Família que já montou e não pagou ITBI. O ponto de atenção é o prazo de fiscalização do município e a forma como a atividade preponderante foi apurada nos anos seguintes à integralização. Composição de receita, contabilidade e contratos de locação são o que sustenta ou derruba a posição.

Família que já pagou ITBI na integralização. Este é o grupo com decisão mais concreta a tomar. Um resultado favorável aos contribuintes pode vir acompanhado de modulação de efeitos, o que costuma preservar apenas quem já discutia o tema judicialmente antes da decisão. Quem pretende recuperar valores precisa avaliar isso com o advogado antes do desfecho, e não depois. O prazo para repetição de indébito tributário também corre e não espera o Supremo.

O contraponto honesto

Nada está decidido. Houve uma votação anterior em plenário virtual, iniciada em outubro de 2025, mas o pedido de destaque levou o caso ao plenário físico e zerou o placar: os votos precisam ser colhidos novamente. Circulam pela imprensa especializada versões diferentes sobre qual era aquele placar e sobre quem interrompeu a sessão virtual, e por isso não repetimos nenhum número aqui. O que se sabe com segurança é que o relator propôs reconhecer a imunidade de forma incondicionada e que, depois de 2 de setembro, não há voto algum computado.

Também não há, até o fechamento deste texto, data confirmada para a retomada. Algumas publicações apontaram datas específicas; as fontes que acompanharam a sessão registraram que o julgamento foi suspenso sem data. Qualquer planejamento que dependa de um calendário certo está apoiado em terreno instável.

O que fazer agora, em passos

  1. Levante o que foi integralizado e como. Reúna o contrato social, o valor pelo qual cada imóvel entrou, o capital subscrito e as guias de ITBI, pagas ou não. Sem isso, qualquer conversa é especulação.
  2. Confira o enquadramento do Tema 796. Verifique se houve integralização por valor superior ao capital subscrito. Essa parte é tributada independentemente do julgamento em curso.
  3. Apure a composição da receita. Calcule a proporção da receita operacional que vem de locação e de compra e venda de imóveis nos períodos do artigo 37 do CTN. É o número que o município vai olhar.
  4. Cheque a lei do seu município. Alíquota, base de cálculo e o procedimento de reconhecimento da imunidade variam de cidade para cidade. Não existe regra nacional uniforme sobre isso.
  5. Decida sobre valores já pagos com prazo em mente. Se há ITBI recolhido que se pretende discutir, leve a análise ao advogado tributarista antes do desfecho, considerando o risco de modulação e o prazo de restituição.

O ponto sóbrio

Holding não se justifica por um imposto.
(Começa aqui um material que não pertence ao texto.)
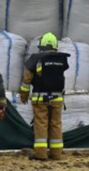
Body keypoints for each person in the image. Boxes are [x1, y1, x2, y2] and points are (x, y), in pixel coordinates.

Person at [19, 33, 70, 161]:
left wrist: (24, 95)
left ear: (42, 46)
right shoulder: (62, 59)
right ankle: (56, 154)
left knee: (41, 125)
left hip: (40, 99)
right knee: (56, 125)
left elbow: (27, 79)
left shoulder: (36, 58)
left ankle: (41, 154)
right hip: (57, 98)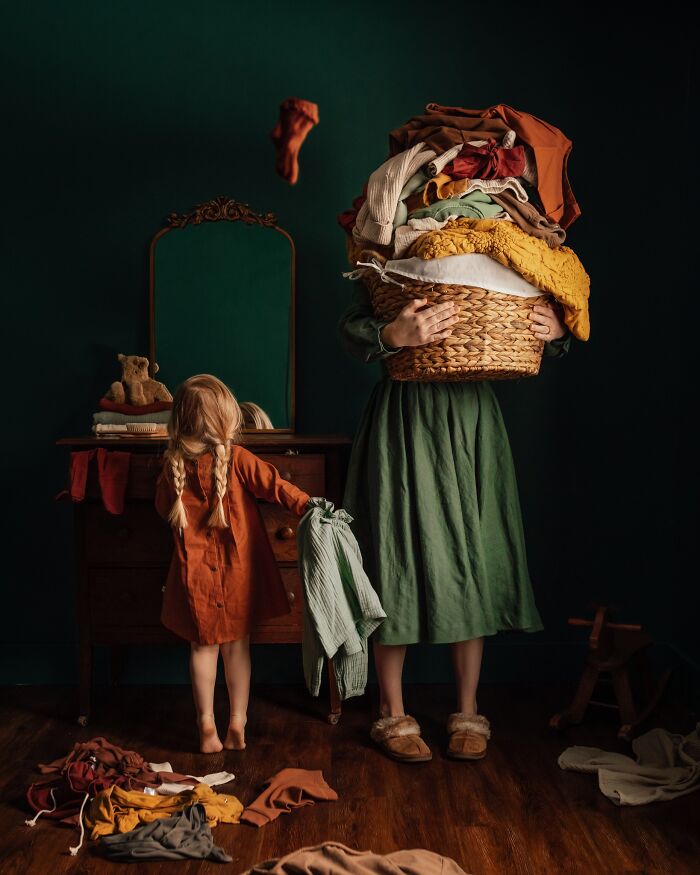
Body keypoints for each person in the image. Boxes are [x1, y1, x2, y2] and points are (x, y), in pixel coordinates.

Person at [339, 286, 570, 763]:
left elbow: (536, 305)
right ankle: (392, 710)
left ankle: (468, 711)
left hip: (471, 416)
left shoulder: (495, 244)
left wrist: (559, 329)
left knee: (476, 549)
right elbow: (353, 328)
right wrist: (392, 333)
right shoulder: (388, 253)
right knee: (394, 549)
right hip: (403, 410)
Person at [155, 375, 310, 753]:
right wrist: (309, 505)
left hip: (194, 578)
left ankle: (206, 726)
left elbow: (163, 509)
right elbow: (276, 485)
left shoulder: (172, 465)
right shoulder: (237, 459)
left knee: (201, 649)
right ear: (225, 420)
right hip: (239, 573)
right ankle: (237, 723)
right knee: (237, 649)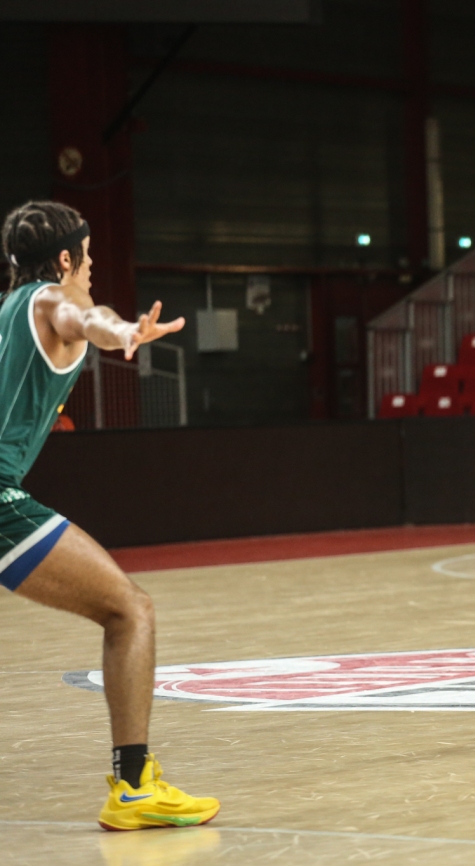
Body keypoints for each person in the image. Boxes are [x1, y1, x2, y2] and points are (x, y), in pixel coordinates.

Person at [0, 200, 219, 830]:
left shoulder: (10, 309)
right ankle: (132, 787)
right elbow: (83, 314)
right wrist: (121, 331)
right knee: (131, 610)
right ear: (65, 259)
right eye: (88, 256)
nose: (92, 266)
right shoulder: (48, 302)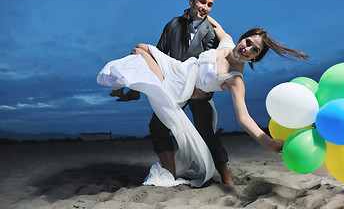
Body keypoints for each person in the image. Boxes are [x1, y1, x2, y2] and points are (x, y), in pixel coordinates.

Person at [97, 16, 309, 187]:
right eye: (248, 42)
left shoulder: (235, 79)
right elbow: (217, 25)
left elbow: (243, 117)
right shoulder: (227, 44)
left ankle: (151, 87)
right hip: (180, 69)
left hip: (181, 87)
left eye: (254, 50)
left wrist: (268, 142)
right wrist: (195, 12)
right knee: (139, 48)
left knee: (141, 56)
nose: (247, 49)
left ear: (254, 58)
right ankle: (139, 89)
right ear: (242, 38)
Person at [112, 0, 234, 185]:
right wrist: (136, 89)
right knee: (157, 126)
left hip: (198, 90)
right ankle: (169, 172)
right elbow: (156, 57)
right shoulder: (173, 25)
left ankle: (227, 178)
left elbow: (215, 67)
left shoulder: (211, 33)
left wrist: (205, 94)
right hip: (175, 85)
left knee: (206, 132)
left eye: (210, 5)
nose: (205, 7)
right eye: (202, 1)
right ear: (191, 1)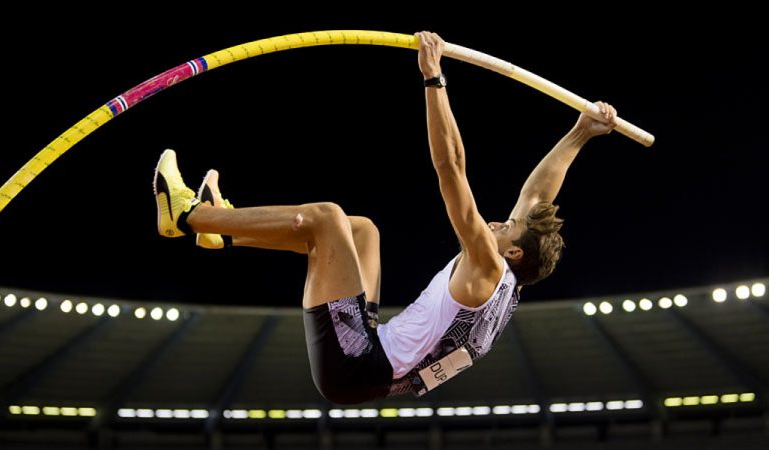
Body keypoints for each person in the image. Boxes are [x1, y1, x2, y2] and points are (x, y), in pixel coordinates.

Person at [152, 31, 618, 404]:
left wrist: (433, 77)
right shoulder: (508, 286)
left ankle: (189, 216)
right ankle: (223, 234)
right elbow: (537, 194)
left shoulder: (487, 267)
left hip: (356, 366)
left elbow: (451, 167)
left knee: (326, 219)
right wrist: (581, 132)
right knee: (361, 232)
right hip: (371, 354)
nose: (498, 222)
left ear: (513, 252)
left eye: (508, 227)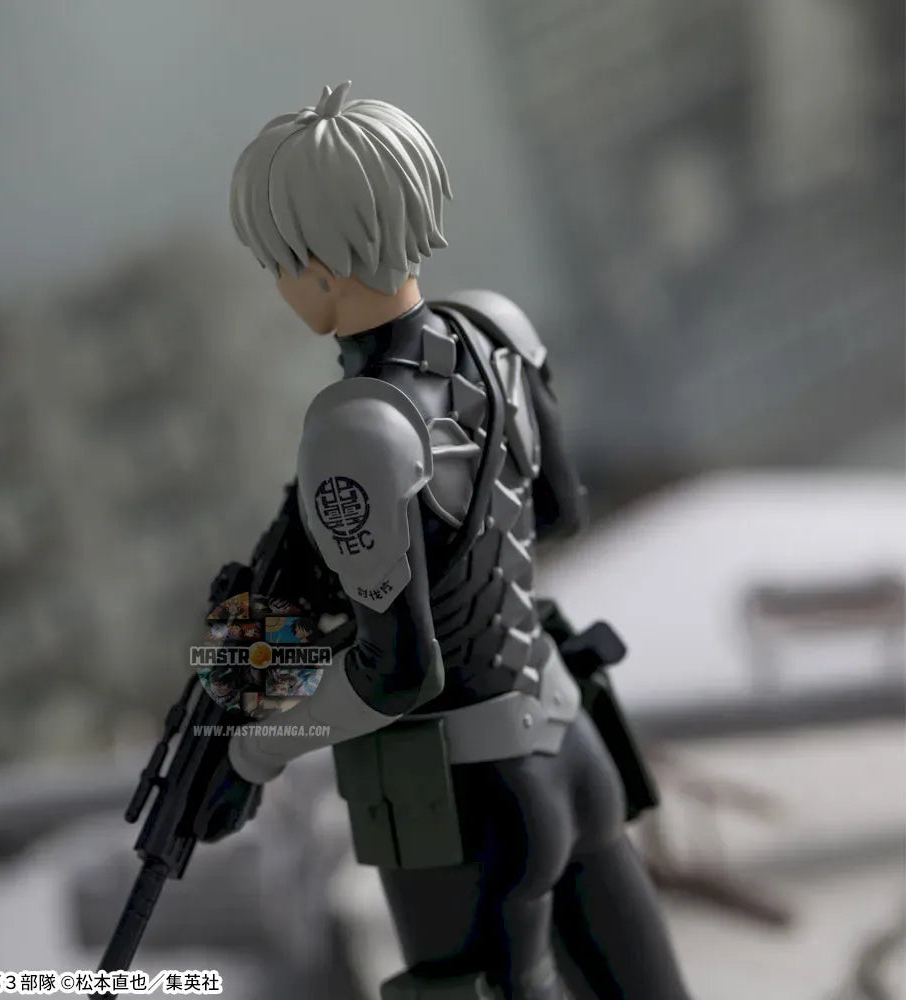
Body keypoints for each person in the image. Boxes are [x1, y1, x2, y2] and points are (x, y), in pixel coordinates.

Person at [217, 81, 693, 1000]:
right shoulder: (495, 328)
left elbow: (397, 673)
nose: (281, 285)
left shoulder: (353, 428)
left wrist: (255, 750)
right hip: (571, 739)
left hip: (469, 798)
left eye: (280, 262)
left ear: (319, 264)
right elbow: (556, 511)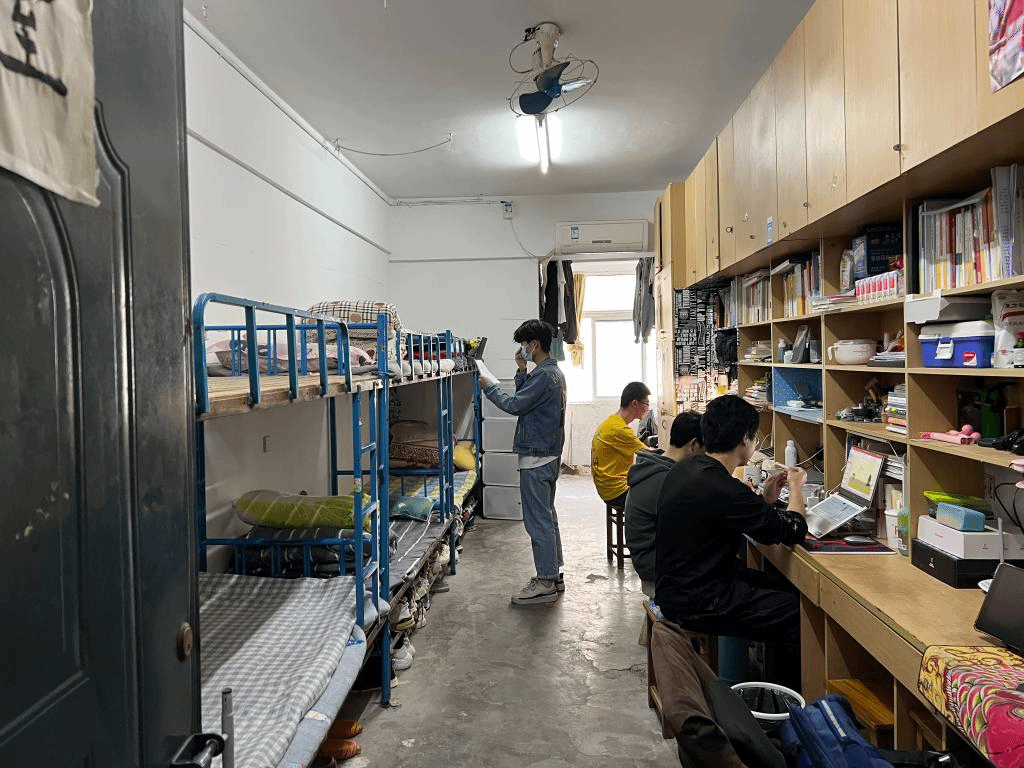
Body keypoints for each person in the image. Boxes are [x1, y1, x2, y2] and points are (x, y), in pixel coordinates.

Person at [655, 394, 807, 690]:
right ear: (744, 440)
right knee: (797, 614)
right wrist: (797, 488)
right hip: (698, 599)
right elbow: (792, 530)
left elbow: (733, 516)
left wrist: (764, 501)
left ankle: (772, 685)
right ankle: (788, 702)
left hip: (680, 585)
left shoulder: (687, 469)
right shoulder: (725, 488)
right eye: (754, 437)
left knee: (782, 586)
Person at [477, 319, 568, 606]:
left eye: (524, 345)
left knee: (537, 520)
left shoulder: (544, 376)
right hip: (548, 453)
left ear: (535, 344)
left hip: (537, 457)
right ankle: (553, 574)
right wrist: (520, 370)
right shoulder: (551, 372)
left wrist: (489, 387)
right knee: (547, 516)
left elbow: (515, 405)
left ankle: (545, 581)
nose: (522, 349)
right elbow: (529, 399)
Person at [623, 411, 703, 596]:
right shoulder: (668, 480)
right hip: (655, 568)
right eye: (705, 452)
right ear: (694, 445)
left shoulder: (657, 465)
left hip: (650, 559)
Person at [591, 381, 652, 509]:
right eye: (646, 404)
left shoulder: (611, 421)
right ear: (634, 403)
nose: (648, 408)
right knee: (660, 494)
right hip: (617, 492)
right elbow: (652, 455)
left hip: (606, 489)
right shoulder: (620, 430)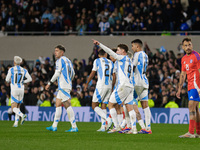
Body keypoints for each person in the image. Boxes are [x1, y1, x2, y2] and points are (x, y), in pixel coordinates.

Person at [93, 39, 137, 134]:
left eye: (118, 50)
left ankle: (117, 126)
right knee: (130, 107)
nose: (116, 52)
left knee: (110, 104)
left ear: (123, 52)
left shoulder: (122, 58)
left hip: (123, 85)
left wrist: (99, 44)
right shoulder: (129, 60)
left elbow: (110, 52)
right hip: (130, 86)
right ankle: (134, 129)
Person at [45, 45, 78, 132]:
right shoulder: (68, 60)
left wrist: (49, 83)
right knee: (58, 104)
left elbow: (57, 73)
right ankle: (54, 126)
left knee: (67, 104)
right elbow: (73, 73)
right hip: (65, 85)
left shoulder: (59, 60)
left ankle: (74, 126)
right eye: (55, 50)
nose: (55, 52)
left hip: (63, 85)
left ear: (62, 52)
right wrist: (69, 80)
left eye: (57, 51)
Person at [176, 37, 200, 138]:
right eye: (186, 45)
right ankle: (198, 132)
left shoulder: (196, 56)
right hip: (190, 85)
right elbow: (182, 74)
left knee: (191, 106)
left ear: (192, 45)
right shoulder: (184, 59)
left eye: (189, 44)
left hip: (196, 85)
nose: (188, 47)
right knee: (196, 108)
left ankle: (190, 132)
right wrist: (179, 89)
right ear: (183, 47)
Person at [85, 49, 113, 132]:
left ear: (100, 55)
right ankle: (103, 126)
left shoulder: (97, 61)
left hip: (101, 85)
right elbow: (113, 75)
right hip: (109, 85)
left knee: (94, 106)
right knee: (103, 105)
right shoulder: (111, 62)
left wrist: (87, 83)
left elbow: (93, 73)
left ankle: (108, 119)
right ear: (105, 54)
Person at [131, 39, 152, 134]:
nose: (132, 48)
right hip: (144, 82)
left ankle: (139, 126)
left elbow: (132, 67)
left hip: (136, 82)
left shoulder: (137, 54)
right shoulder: (145, 55)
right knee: (145, 105)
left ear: (137, 46)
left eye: (132, 46)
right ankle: (148, 128)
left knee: (131, 104)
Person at [5, 56, 32, 127]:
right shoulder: (24, 70)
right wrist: (23, 81)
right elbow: (30, 79)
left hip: (14, 88)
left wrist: (12, 80)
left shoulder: (11, 69)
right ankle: (16, 123)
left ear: (14, 62)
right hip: (21, 89)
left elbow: (7, 80)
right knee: (18, 106)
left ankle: (22, 115)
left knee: (13, 107)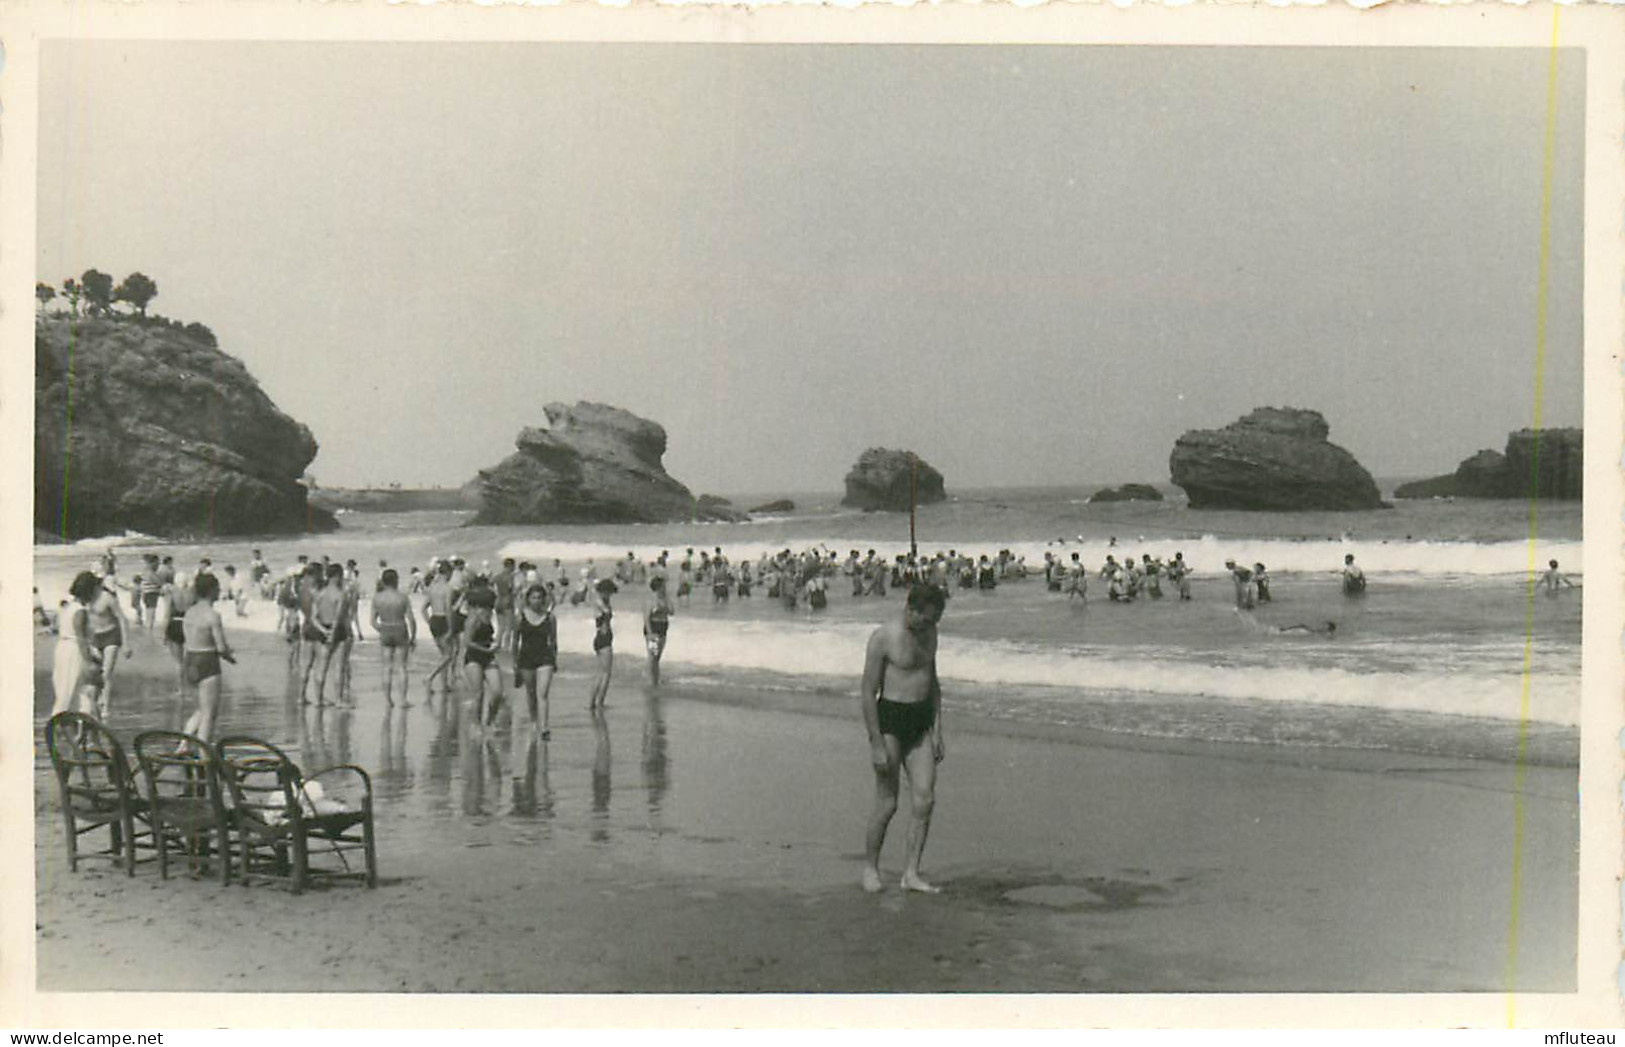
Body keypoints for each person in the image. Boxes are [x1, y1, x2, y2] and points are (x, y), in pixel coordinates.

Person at [859, 583, 947, 894]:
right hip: (891, 721)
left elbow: (933, 683)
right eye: (926, 619)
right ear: (910, 609)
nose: (930, 626)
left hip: (920, 720)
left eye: (935, 621)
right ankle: (870, 868)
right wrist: (876, 743)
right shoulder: (885, 637)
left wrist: (937, 729)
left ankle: (911, 873)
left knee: (925, 800)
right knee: (887, 803)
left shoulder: (931, 634)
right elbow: (868, 692)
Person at [181, 571, 236, 742]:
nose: (220, 592)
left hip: (189, 660)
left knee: (200, 709)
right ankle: (204, 754)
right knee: (209, 714)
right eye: (218, 588)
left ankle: (183, 744)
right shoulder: (213, 615)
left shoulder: (189, 612)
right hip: (207, 663)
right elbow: (220, 647)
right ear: (211, 590)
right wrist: (230, 656)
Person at [52, 572, 106, 717]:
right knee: (73, 691)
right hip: (74, 650)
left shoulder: (69, 607)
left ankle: (67, 726)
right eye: (97, 588)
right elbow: (81, 637)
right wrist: (89, 662)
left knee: (66, 690)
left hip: (64, 648)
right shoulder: (80, 611)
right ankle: (63, 724)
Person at [86, 569, 133, 719]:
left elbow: (122, 619)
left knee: (106, 673)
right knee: (95, 673)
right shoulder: (85, 599)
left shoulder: (107, 598)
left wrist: (126, 644)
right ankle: (96, 702)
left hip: (111, 636)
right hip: (95, 637)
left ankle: (105, 705)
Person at [513, 584, 559, 739]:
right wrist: (515, 664)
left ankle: (544, 726)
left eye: (540, 597)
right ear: (528, 599)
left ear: (544, 599)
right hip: (526, 658)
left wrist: (554, 659)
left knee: (543, 693)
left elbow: (553, 641)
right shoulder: (520, 617)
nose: (537, 601)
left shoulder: (550, 618)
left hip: (545, 657)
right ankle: (534, 720)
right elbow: (514, 641)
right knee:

Ela existe para organizar a sucessão, separar o patrimônio da atividade empresarial, definir regras de governança entre herdeiros e reduzir o custo e o atrito de um inventário. O ITBI é uma variável de custo relevante na montagem, e agora é uma variável com desfecho em aberto no Supremo.

A postura razoável não é apostar em um resultado, e sim documentar bem a estrutura, conhecer a regra do seu município e saber, para o seu caso concreto, qual decisão tem prazo e qual pode esperar. Quando o STF concluir o julgamento, quem tiver a documentação em ordem vai conseguir agir rápido — para os dois lados possíveis do resultado.

Se você tem imóveis em holding ou está prestes a integralizar, este é o momento de saber exatamente onde sua estrutura está posicionada nessa discussão.